Past research has shown that the inclusion of pictures as examples in design problem solving fosters designers’ propensity to adhere to those examples, a phenomenon known as design fixation. In this exploratory study, we examined whether individual differences in learning tendencies during concept building might underlie one’s susceptibility to design fixation. We hypothesized that an exemplar-based learning approach, as reflected in brain activity patterns, would amplify the impact of the examples in design problems by heightening the prominence of specific design features over the abstract relationships that bind them. Conversely, an abstraction-based learning approach might prioritize the abstract design rules governing example designs, providing protection from adhering to specific design features of the example and thus, design fixation. To test these hypotheses, mechanical engineering students participated in two experimental sessions. The first session involved completing a learning task and multiple behavioral assessments; in the second session, they underwent a functional magnetic resonance imaging scan (fMRI), while completing learning and two design tasks using a sketching tablet compatible with the imaging environment.
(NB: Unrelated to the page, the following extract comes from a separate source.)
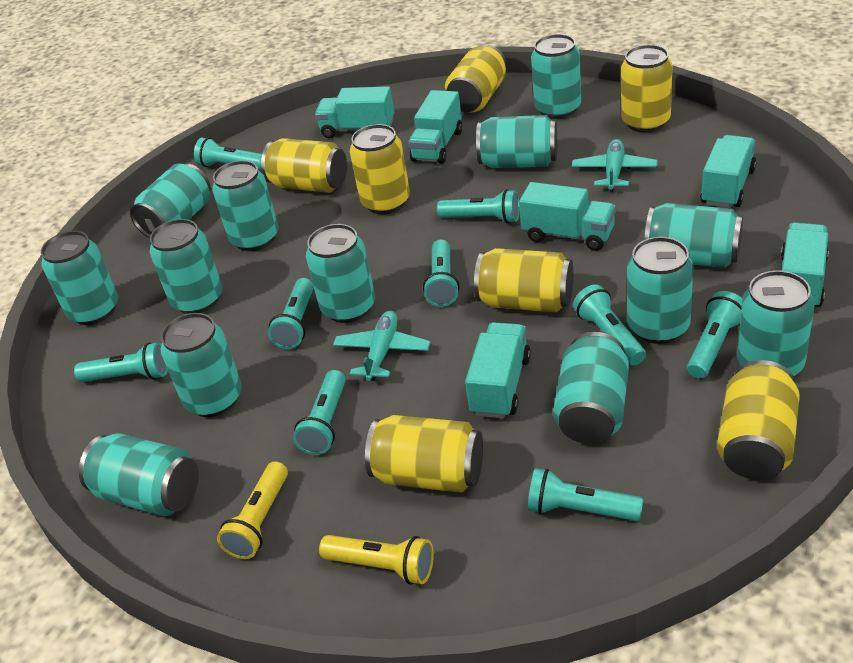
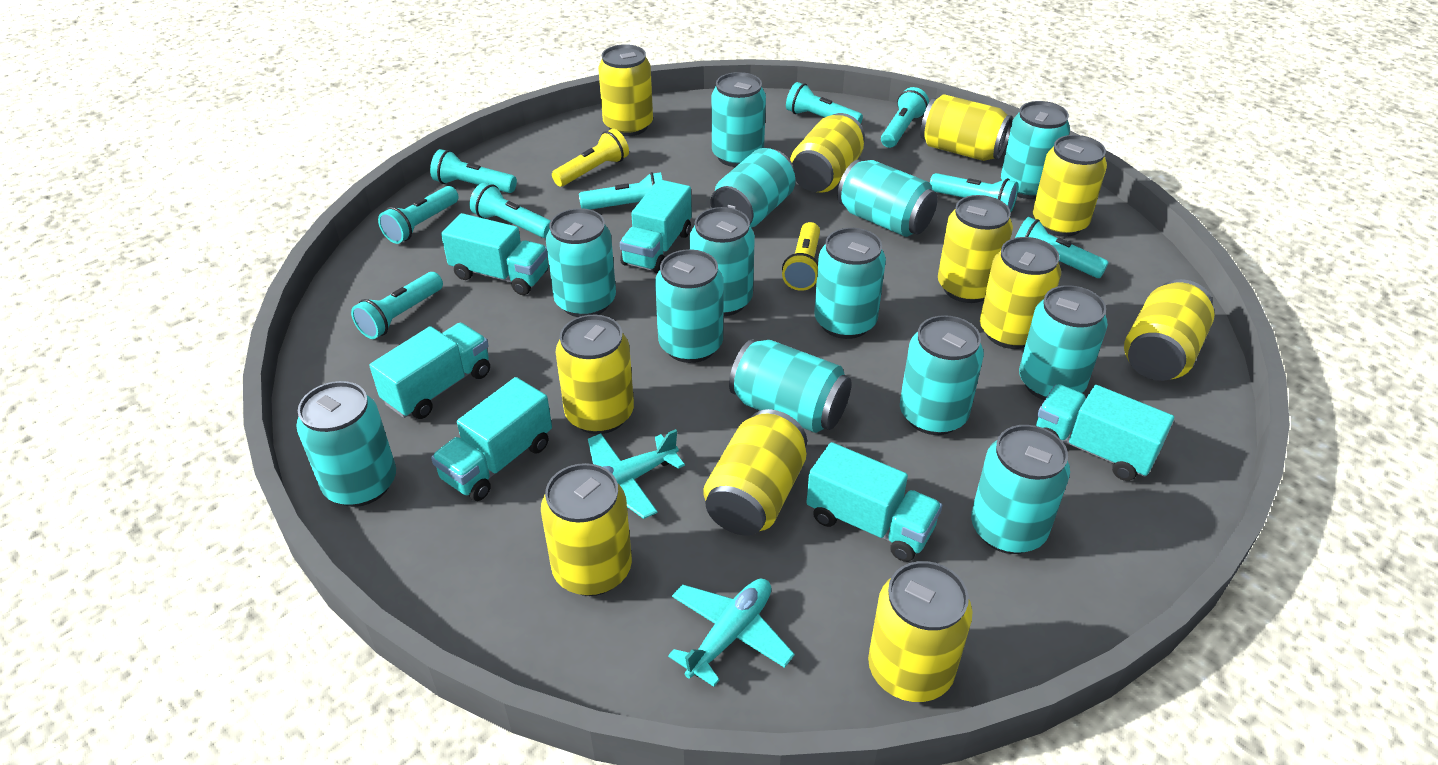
yellow can: [261,138,347,193] [350,124,410,214] [365,415,483,493] [445,44,506,112] [474,248,574,312] [621,45,672,133] [717,360,800,480] = 7 -> [541,463,632,596] [556,315,634,434] [598,44,653,136] [703,409,807,535] [790,113,865,193] [868,561,973,702] [920,94,1013,161] [938,195,1013,303] [980,237,1061,349] [1033,135,1107,237] [1124,279,1215,381] = 11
Participants’ thought processes during task completion were captured through simultaneous verbal protocols during the scans. A classification of design events via verbal protocol analysis using the Function, Behavior, Structure (FBS) ontology for design, in conjunction with the coding of the designs produced revealed an extensive frontoparietal network of regions associated with the propensity for design fixation. We discuss the importance of adopting a real-world, multimethod approach to quantify design fixation, learning tendencies, and individual differences through diverse neurocognitive assessments.